Estate planning is one of the most important things you can do for the benefit of your loved ones, making sure they get their rightful share of your wealth and property if something tragic happens to you. This may not be something that crosses a typical person’s mind on any given day. When you’re running late for work, have that important deadline to meet, or are rushing to get your child to a sports practice or a dance recital on time, the idea of your passing seems far off and abstract.

The truth is, estate planning is one of the most important things you can do in your life to take care of your family. It creates a contingency plan so that you know, should something happen to you, your family will have the means to keep up the lifestyle they deserve after you are gone. Estate planning is one of the best gifts you can give them.

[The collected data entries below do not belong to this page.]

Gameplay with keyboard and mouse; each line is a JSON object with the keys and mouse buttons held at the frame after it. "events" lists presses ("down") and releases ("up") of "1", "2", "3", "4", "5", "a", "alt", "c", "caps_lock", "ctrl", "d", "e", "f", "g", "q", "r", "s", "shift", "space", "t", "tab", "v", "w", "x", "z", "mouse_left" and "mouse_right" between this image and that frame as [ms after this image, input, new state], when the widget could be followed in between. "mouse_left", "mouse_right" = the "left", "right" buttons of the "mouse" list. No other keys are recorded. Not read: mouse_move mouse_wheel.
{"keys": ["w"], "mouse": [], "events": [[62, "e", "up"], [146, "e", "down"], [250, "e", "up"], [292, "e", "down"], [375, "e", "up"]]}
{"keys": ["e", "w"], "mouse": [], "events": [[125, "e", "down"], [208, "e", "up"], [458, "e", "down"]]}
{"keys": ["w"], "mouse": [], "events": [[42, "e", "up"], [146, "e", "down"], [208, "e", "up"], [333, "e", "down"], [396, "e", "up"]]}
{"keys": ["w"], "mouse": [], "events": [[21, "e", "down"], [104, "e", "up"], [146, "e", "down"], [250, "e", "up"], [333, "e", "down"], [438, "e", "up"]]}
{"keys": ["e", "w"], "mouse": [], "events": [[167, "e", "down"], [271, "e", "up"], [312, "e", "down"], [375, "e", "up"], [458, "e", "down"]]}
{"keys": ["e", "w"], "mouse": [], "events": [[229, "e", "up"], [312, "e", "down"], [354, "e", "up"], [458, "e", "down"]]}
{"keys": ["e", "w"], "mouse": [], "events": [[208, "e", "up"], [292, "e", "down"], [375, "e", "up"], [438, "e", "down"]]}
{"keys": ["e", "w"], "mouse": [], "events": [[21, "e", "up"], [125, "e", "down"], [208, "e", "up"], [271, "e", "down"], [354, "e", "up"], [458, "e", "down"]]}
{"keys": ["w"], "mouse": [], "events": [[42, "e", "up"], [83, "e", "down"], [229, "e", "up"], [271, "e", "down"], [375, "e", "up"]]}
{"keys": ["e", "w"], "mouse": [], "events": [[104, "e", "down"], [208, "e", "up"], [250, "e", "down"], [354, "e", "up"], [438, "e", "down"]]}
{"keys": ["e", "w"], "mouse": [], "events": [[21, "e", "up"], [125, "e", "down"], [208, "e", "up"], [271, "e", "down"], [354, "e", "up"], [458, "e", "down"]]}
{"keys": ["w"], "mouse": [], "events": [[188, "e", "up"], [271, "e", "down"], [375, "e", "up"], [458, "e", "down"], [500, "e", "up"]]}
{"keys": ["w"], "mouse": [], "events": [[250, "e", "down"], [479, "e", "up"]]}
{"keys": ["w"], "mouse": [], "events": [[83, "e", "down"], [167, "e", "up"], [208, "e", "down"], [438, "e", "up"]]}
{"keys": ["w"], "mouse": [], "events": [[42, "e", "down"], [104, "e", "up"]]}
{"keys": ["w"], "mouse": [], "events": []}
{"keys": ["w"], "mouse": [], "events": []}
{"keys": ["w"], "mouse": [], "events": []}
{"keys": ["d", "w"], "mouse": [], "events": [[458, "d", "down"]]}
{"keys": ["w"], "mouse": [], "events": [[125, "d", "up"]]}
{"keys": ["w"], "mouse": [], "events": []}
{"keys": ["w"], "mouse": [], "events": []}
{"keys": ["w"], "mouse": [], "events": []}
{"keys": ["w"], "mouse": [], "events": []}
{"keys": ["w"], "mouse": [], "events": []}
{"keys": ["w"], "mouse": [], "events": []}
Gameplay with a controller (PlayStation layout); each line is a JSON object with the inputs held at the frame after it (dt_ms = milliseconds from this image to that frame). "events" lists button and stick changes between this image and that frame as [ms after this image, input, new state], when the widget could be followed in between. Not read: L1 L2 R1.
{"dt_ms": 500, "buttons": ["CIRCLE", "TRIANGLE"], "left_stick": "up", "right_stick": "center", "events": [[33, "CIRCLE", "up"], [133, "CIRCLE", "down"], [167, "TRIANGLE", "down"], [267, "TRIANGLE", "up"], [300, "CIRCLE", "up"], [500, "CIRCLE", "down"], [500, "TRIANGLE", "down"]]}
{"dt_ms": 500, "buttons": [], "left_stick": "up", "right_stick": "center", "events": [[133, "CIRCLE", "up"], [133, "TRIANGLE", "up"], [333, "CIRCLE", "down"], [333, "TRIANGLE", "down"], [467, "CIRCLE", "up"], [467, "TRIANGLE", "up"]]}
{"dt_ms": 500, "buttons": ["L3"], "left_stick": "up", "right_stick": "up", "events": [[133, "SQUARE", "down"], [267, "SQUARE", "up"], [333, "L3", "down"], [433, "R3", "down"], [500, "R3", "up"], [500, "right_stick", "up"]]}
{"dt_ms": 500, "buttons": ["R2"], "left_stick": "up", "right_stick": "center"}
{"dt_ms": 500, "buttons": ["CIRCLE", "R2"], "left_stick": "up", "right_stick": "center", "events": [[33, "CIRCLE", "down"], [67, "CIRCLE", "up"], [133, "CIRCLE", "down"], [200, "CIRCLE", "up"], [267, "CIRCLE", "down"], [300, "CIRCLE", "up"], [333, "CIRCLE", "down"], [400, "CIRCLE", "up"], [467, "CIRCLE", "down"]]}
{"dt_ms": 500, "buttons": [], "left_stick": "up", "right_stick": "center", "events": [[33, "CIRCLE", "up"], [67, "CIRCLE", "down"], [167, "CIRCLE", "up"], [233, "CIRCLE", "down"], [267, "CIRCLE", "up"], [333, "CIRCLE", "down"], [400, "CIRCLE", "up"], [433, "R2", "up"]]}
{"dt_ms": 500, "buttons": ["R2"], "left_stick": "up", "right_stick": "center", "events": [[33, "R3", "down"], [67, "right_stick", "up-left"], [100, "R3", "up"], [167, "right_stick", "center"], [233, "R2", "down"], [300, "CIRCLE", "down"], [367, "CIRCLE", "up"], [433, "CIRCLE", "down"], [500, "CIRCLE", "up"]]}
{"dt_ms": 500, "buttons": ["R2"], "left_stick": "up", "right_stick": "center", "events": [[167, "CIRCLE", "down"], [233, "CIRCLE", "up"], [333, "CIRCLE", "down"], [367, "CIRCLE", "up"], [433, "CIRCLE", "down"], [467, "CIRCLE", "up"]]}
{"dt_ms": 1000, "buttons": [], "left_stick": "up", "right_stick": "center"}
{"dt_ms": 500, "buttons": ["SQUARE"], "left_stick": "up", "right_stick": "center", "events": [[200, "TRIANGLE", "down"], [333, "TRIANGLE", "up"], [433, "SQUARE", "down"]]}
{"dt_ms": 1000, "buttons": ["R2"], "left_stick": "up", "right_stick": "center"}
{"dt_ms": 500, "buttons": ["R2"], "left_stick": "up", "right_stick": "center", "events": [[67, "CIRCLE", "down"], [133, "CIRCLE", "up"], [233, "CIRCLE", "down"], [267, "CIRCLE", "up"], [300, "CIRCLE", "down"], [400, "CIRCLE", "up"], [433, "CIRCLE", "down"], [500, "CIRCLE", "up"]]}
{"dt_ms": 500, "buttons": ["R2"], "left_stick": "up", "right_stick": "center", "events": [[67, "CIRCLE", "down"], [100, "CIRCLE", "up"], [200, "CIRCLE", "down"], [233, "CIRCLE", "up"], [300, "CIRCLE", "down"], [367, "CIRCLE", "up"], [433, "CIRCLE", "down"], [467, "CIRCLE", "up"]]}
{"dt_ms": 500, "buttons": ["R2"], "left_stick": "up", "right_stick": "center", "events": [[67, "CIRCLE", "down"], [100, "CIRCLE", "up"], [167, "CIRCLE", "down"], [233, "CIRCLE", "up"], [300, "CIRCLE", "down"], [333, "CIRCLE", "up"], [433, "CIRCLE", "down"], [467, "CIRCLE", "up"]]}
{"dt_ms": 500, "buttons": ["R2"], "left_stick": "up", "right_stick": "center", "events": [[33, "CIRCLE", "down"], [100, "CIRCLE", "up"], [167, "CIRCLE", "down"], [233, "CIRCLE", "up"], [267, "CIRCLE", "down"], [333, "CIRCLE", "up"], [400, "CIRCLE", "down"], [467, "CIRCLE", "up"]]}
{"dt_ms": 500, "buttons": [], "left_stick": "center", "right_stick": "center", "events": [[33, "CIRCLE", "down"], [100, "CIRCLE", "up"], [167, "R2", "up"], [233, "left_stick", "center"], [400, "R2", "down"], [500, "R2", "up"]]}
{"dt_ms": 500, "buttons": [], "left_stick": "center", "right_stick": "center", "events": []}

Many people assume that their property and wealth will simply go to their loved ones or children automatically. It is not always that simple. The laws are complicated and even vary from state to state. If no plan is set in place, the question of what happens to your property and money will have to go through probate courts. With carefully made plans, this can often be avoided.

How to Create a Plan for Your Estate in Sacramento

Estate planning is, essentially, that plan. It is a collection of legal documents dictating how your wealth, property, and other assets will be divided up among your family and loved ones upon your death. An estate plan includes directions for the whole package of things you leave behind, and the more detailed these instructions are set in the beginning, the smoother things will go after your passing.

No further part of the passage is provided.